Iconic rainbow flags, rainbow socks, rainbow unitards, rainbow tutus.. blouses.. headbands.. pants.. dresses… rainbow-everything flicker my eyes in different directions. Rainbows fall from clear-blue skies; rainbows sprout up from underneath Market Street; endless colors adorn me me gaily. If you haven’t guessed already, it’s Pride Weekend in San Francisco.
I step off Caltrain with Giants fans heading to AT&T Park in jerseys, baseball caps, and black-n-orange with a mix of colorful and eccentrically dressed parade-goers walking the opposite direction. As I get closer to downtown, people in face paint, boas, and flags used as capes become more plentiful. I’m wearing the same tie-dye sports bra I made for last year’s parade with black high-waisted velvet pants. Pink, gold, and purple glitter shines above my left eyebrow down to my cheek bone, accented by transparent sequins. Face jewels are enough to draw interest from strangers and a couple people ask to take pictures with me. Of course, I oblige – “Happy Pride!” [our salutations].

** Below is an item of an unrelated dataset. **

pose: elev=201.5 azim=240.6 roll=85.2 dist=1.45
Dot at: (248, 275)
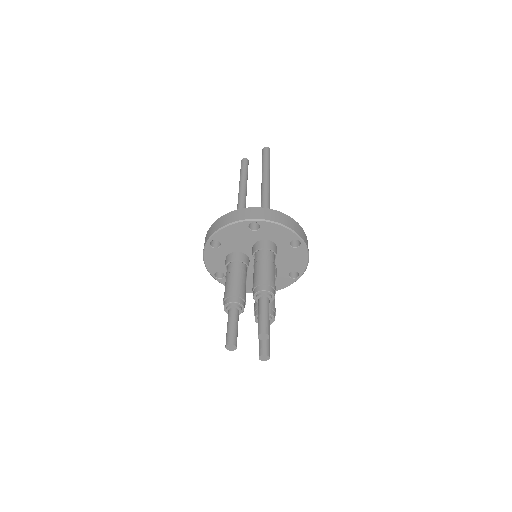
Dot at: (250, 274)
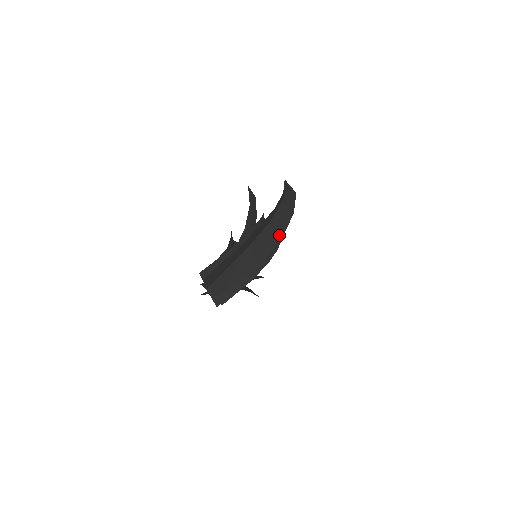
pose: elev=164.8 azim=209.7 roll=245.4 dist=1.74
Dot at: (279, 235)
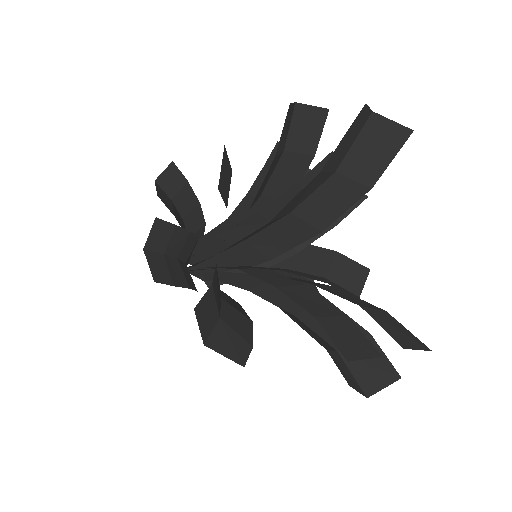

Searching for my friends in the crowd is only challenging because I’m distracted by beautiful people and the fun everyone is having marching and/or onlooking. One of my best friends is dancing in the middle of the block with a crowd of her colleagues, all wearing uniform Tesla pride t-shirts. A talented Tesla employee DJs on a podium at the back of a hand built trailer, pulled by the Model X. As we approach the start of the parade, we jump aboard the make-shift stage, our bodies in unison with the rhythm of the music.
The trailer emerges on Market Street and we jump higher from the energy of the crowd. We didn’t even make it one block. The front wheel of the trailer breaks from everyone dancing too hard, so we jump ship. Not being on the trailer allows us to run, skip, dance our way down the street, hollering and shouting, waving to the people pressed against the barricades on the sidewalk and handing them mini rainbow flags. Paper confetti shoots out the back of the car and I truly feel like a celebrity.
Pride month means a lot to me. I used to love attending the parade as an ally to the gay community. I’ve trekked a long and [at times] unforgiving road through self-discovery; eventually, surrendering my resistance to whom I was forcing myself to be, to who I actually am. It’s hard to explain to straight people that “I didn’t know I was gay until I knew.” In fact, the topic has so many layers of complexity I could write an entirely separate blog post about the epiphany of my sexuality (and probably will sometime in the future). At first, I didn’t want to be known as “The Lesbian” to my friends or strangers. I was under the impression that the term would be the only descriptive feature one learns about me during first impressions, as if it has an undesirable connotation. Yet, in time, I realized that being gay is such an integral part of who I am as a person that being “The Lesbian” isn’t something I should shy away from, but be proud of.
As much as I’ve overcome obstacles, being gay is still difficult (maybe only gay people understand how I feel), which is why Pride is such an important event in my life. June is the month that this community shines in a spotlight, as if we are allowed to creep out of the shadows discrimination. Sometimes I feel estranged or lonely because I’m different, almost like alienation (most of my close friends and others I know are straight). I love this particular weekend of the Pride Parade in San Francisco when I can take public transportation without a shirt, glitter all over my face, and not receive confused or distained looks. Above dressing up (or down) and the superficiality of what everyone is wearing, Pride Parade brings together people just like me. I am surrounded by openly proud and extremely gay strangers, but they make me feel connected; these are my brothers and sisters. I feel less alone.
This is my third year attending the parade as a self-accepted lezzer but the first I was able to march the entirety of. This parade is not just a march, it’s a massive city-wide celebration. This is a fucken party to rejoice in acceptance of ourselves and revel in the support from our allies. We celebrate how proud we are to be who we are, or what makes us different than the remainder of the population. To me, this is more than a two-day bender just drinking and dancing in the streets. Being here is the reason I’m alive; it’s times like these that keep me alive; this is a lifeforce.
Dancing in this year’s parade isn’t happiness, no, better…this is NIRVANA.